After the paper was submitted to Immunity, it received positive feedback and high praise from the journal editors and reviewers. The reviewers said their research was a "comprehensive study" and believed "This is a very strong finding".The reviewer particularly pointed out that the study provided a detailed description of the accelerated aging phenotype in type II immune-deficient mice, which left a very deep impression on them, and appreciated that the study provided a "promising therapeutic opportunity" for healthy aging.

At the same time, the reviewer also raised very meaningful questions. For example, whether there is a similar mechanism in human macrophages? Is the aging of macrophages due to polarization?

Subsequently, Qiu Yifu's team answered these questions through supplementary experiments and received high recognition from the reviewers. "Here, I also thank the editors of Immunity and the reviewers, their professional opinions have made our article more perfect," said Qiu Yifu.
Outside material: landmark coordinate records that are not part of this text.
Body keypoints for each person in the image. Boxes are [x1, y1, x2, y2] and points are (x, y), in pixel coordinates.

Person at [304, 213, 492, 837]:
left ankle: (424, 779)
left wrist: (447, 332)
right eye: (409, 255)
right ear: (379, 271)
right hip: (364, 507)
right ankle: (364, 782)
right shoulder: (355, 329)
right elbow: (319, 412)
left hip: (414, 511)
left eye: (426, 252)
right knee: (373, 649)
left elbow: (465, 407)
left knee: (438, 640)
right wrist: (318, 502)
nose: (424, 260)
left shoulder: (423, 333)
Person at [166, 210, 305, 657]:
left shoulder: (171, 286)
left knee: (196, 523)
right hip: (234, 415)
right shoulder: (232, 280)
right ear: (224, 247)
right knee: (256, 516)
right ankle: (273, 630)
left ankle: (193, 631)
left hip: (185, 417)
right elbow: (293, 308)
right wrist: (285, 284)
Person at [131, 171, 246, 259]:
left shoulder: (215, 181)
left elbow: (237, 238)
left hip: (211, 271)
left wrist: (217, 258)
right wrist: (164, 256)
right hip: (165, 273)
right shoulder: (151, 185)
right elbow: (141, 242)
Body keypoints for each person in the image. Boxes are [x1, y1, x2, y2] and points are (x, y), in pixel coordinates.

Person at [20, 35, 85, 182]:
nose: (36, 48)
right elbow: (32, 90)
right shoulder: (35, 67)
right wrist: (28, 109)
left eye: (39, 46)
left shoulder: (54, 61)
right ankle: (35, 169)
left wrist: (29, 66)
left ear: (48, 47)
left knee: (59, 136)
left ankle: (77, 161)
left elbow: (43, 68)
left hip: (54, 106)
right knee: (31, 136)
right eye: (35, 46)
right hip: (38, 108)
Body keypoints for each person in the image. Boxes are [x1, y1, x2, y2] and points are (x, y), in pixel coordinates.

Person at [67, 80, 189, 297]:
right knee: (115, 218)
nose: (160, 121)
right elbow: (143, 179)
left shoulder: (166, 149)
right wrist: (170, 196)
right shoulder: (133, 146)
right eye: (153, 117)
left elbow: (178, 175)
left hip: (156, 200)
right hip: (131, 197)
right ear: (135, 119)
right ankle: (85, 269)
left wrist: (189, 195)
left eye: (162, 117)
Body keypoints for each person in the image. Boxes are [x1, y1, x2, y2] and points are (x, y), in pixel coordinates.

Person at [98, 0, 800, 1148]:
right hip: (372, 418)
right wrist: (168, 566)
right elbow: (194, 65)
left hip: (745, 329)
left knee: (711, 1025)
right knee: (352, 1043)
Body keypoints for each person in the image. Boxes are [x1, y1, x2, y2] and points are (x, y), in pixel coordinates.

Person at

Recently, the related paper was published in Immunity with the title "Type 2 cytokine signaling in macrophages protects from cellular senescence and organismal aging" [1].
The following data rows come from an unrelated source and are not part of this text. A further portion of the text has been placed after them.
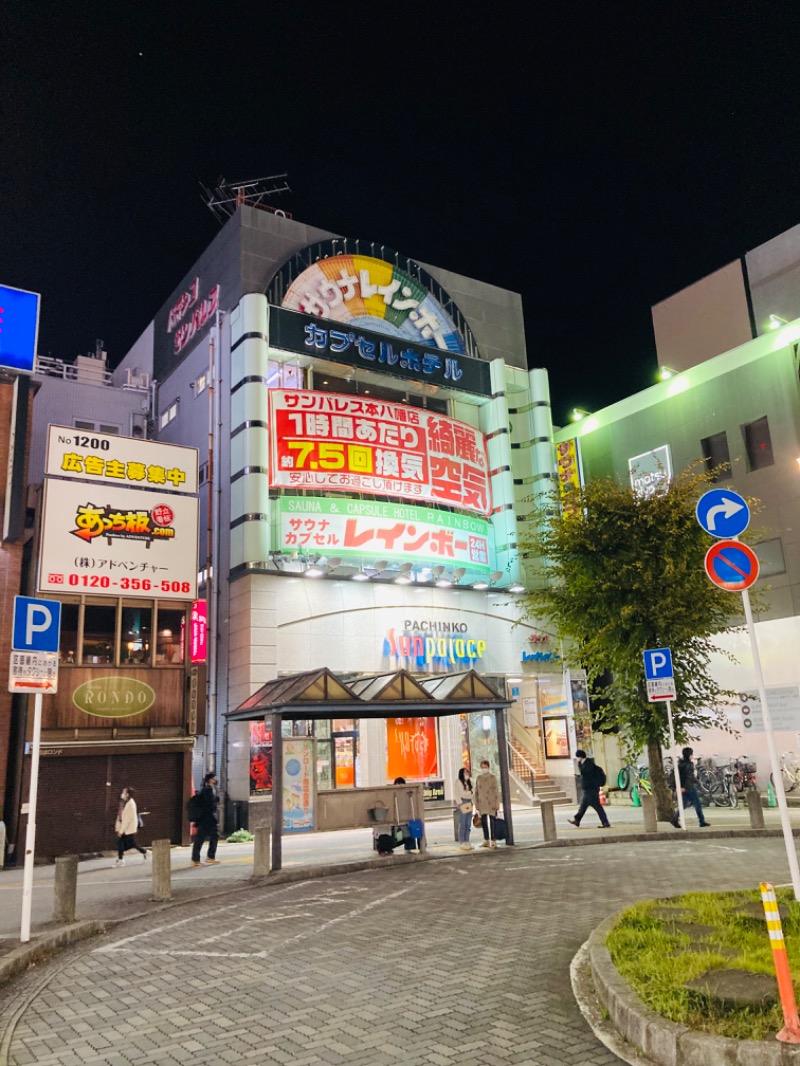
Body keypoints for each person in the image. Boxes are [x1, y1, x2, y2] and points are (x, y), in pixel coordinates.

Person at [568, 750, 611, 829]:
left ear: (580, 757)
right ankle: (577, 820)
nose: (577, 759)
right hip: (589, 789)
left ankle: (605, 822)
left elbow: (584, 772)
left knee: (596, 806)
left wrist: (579, 763)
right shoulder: (585, 763)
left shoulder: (588, 763)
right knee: (583, 805)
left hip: (591, 789)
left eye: (578, 757)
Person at [672, 747, 710, 828]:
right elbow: (689, 777)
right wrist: (687, 786)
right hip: (688, 787)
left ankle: (675, 818)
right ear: (689, 755)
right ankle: (702, 821)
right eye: (691, 754)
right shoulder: (689, 764)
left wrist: (679, 786)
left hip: (683, 787)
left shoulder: (680, 764)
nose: (692, 756)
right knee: (697, 804)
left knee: (684, 804)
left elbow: (683, 776)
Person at [191, 771, 221, 866]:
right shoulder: (207, 791)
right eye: (214, 778)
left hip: (207, 818)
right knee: (201, 838)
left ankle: (207, 857)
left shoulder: (210, 789)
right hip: (207, 819)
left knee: (211, 836)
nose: (215, 780)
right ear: (210, 780)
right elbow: (207, 806)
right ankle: (199, 859)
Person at [114, 787, 147, 866]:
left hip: (128, 828)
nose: (122, 794)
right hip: (126, 828)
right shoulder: (124, 802)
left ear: (127, 794)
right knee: (127, 843)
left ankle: (121, 859)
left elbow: (127, 820)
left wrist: (121, 831)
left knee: (123, 843)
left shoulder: (130, 805)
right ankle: (143, 852)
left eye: (124, 792)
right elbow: (120, 816)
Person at [474, 759, 501, 848]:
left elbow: (496, 791)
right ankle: (486, 839)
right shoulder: (479, 778)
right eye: (482, 767)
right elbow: (476, 791)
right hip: (482, 803)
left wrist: (497, 803)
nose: (483, 769)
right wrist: (476, 803)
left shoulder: (493, 777)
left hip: (491, 802)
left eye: (485, 767)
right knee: (484, 822)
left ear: (488, 767)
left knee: (493, 821)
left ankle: (493, 840)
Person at [456, 767, 474, 851]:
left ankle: (467, 840)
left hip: (469, 802)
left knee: (468, 823)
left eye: (467, 772)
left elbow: (472, 794)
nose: (467, 773)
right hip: (463, 802)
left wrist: (470, 794)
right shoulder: (458, 782)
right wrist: (470, 793)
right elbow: (462, 794)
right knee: (463, 823)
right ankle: (462, 841)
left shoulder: (470, 782)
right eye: (465, 772)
Zhou Zhao is the first author, Yao Jingfei is the second author, and Qiu Yifu serves as the corresponding author.However, this study is just the beginning, and there are still many related issues that need to be further resolved. For example, how is the decline of type II immunity triggered during the aging process? In terms of functional expansion, their current results mainly focus on physiological aging, and whether there are similar situations in the progression of age-related diseases? This is also what they hope to explore. In addition, to achieve clinical transformation, further promotion is also needed.